练习目标 >> 将下列各行重抄一遍，把“Delivery”替换为“Shipping”，其余内容一概不动，图片不要放进答案。
----- 给定数据 -----
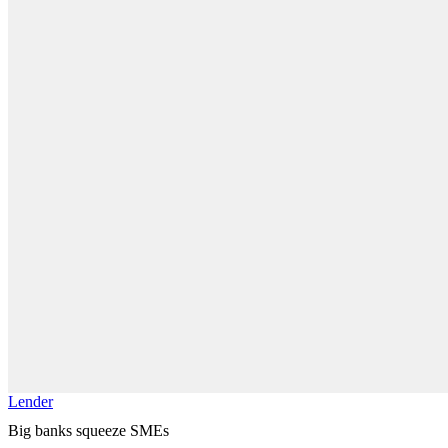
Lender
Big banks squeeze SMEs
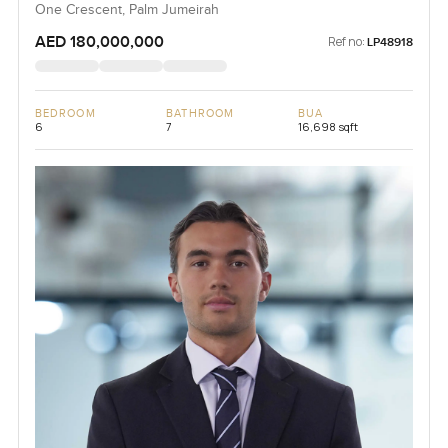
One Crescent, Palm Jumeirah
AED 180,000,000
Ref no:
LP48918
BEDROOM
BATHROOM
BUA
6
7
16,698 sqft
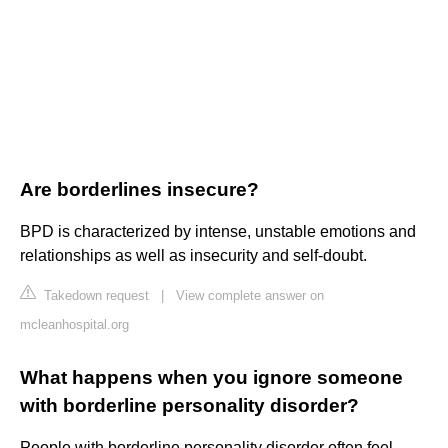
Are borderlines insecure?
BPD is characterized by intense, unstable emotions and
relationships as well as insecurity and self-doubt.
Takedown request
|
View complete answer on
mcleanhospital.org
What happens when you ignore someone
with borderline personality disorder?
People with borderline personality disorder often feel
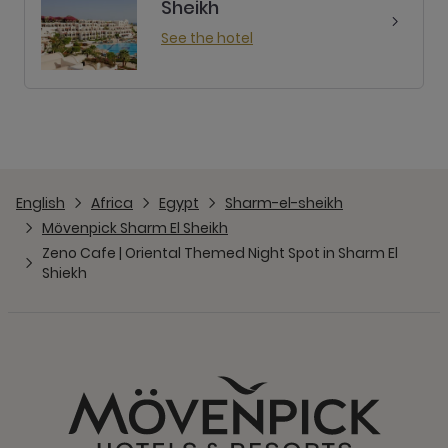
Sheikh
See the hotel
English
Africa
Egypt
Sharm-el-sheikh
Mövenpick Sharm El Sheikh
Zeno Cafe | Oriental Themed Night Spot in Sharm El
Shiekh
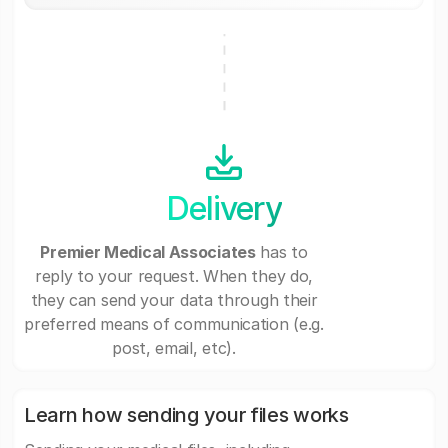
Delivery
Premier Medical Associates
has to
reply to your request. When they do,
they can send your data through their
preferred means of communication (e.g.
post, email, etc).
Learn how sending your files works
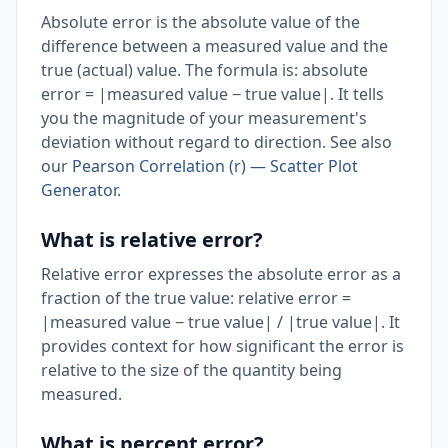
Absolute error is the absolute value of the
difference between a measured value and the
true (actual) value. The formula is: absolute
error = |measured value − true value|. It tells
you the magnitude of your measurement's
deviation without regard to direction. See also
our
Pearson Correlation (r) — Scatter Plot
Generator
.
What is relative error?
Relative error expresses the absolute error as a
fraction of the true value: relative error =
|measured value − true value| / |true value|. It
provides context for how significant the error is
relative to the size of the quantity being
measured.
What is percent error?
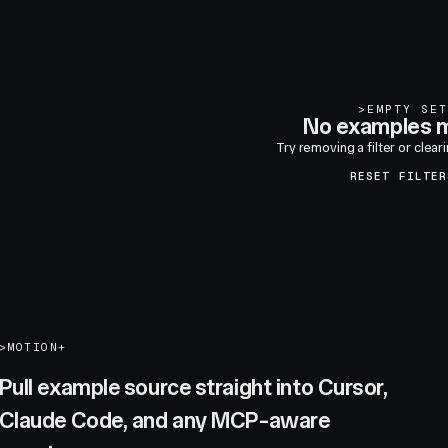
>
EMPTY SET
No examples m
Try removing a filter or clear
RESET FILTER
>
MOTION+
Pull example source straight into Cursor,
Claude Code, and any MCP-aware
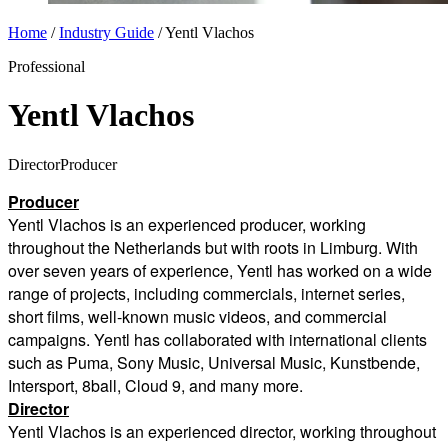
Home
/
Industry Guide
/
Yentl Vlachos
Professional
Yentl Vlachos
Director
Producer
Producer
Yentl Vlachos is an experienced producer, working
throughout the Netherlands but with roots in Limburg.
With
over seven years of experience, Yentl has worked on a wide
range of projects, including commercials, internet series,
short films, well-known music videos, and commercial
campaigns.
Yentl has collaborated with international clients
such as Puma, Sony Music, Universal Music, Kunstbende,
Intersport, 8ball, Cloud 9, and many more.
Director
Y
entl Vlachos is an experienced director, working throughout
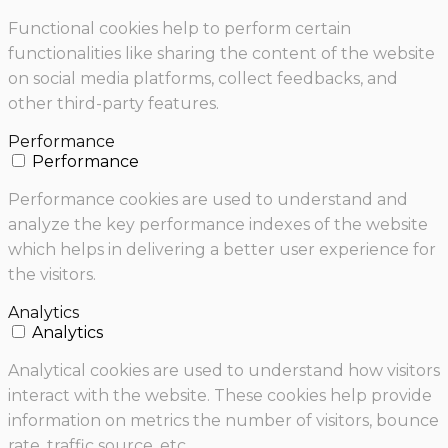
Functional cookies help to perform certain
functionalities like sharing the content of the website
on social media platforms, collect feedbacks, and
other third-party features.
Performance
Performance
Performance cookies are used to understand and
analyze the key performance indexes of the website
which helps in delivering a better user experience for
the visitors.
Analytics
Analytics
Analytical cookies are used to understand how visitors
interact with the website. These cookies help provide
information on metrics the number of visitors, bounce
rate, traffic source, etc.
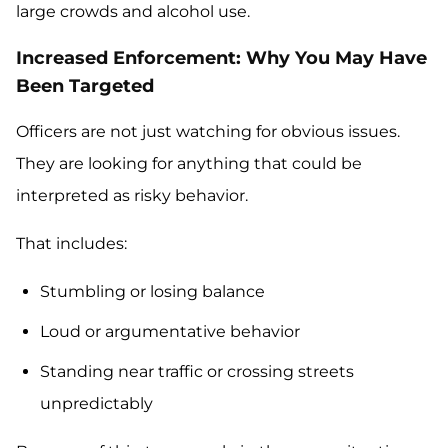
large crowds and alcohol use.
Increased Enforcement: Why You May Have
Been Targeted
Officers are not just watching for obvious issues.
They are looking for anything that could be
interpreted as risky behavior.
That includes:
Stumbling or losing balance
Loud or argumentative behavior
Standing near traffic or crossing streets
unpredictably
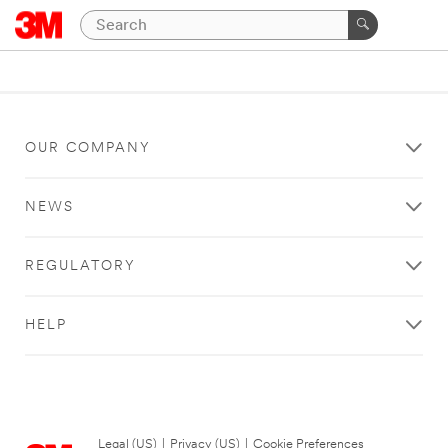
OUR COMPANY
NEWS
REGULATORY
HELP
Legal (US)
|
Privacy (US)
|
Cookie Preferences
-----
参考答案 >>
Lender
Big banks squeeze SMEs
One Crescent, Palm Jumeirah
AED 180,000,000
Ref no:
LP48918
BEDROOM
BATHROOM
BUA
6
7
16,698 sqft
Are borderlines insecure?
BPD is characterized by intense, unstable emotions and
relationships as well as insecurity and self-doubt.
Takedown request
|
View complete answer on
mcleanhospital.org
What happens when you ignore someone
with borderline personality disorder?
People with borderline personality disorder often feel
Sheikh
See the hotel
English
Africa
Egypt
Sharm-el-sheikh
Mövenpick Sharm El Sheikh
Zeno Cafe | Oriental Themed Night Spot in Sharm El
Shiekh
Shipping
Premier Medical Associates
has to
reply to your request. When they do,
they can send your data through their
preferred means of communication (e.g.
post, email, etc).
Learn how sending your files works
Absolute error is the absolute value of the
difference between a measured value and the
true (actual) value. The formula is: absolute
error = |measured value − true value|. It tells
you the magnitude of your measurement's
deviation without regard to direction. See also
our
Pearson Correlation (r) — Scatter Plot
Generator
.
What is relative error?
Relative error expresses the absolute error as a
fraction of the true value: relative error =
|measured value − true value| / |true value|. It
provides context for how significant the error is
relative to the size of the quantity being
measured.
What is percent error?
>
EMPTY SET
No examples m
Try removing a filter or clear
RESET FILTER
>
MOTION+
Pull example source straight into Cursor,
Claude Code, and any MCP-aware
Home
/
Industry Guide
/
Yentl Vlachos
Professional
Yentl Vlachos
Director
Producer
Producer
Yentl Vlachos is an experienced producer, working
throughout the Netherlands but with roots in Limburg.
With
over seven years of experience, Yentl has worked on a wide
range of projects, including commercials, internet series,
short films, well-known music videos, and commercial
campaigns.
Yentl has collaborated with international clients
such as Puma, Sony Music, Universal Music, Kunstbende,
Intersport, 8ball, Cloud 9, and many more.
Director
Y
entl Vlachos is an experienced director, working throughout
Functional cookies help to perform certain
functionalities like sharing the content of the website
on social media platforms, collect feedbacks, and
other third-party features.
Performance
Performance
Performance cookies are used to understand and
analyze the key performance indexes of the website
which helps in delivering a better user experience for
the visitors.
Analytics
Analytics
Analytical cookies are used to understand how visitors
interact with the website. These cookies help provide
information on metrics the number of visitors, bounce
rate, traffic source, etc.
large crowds and alcohol use.
Increased Enforcement: Why You May Have
Been Targeted
Officers are not just watching for obvious issues.
They are looking for anything that could be
interpreted as risky behavior.
That includes:
Stumbling or losing balance
Loud or argumentative behavior
Standing near traffic or crossing streets
unpredictably
OUR COMPANY
NEWS
REGULATORY
HELP
Legal (US)
|
Privacy (US)
|
Cookie Preferences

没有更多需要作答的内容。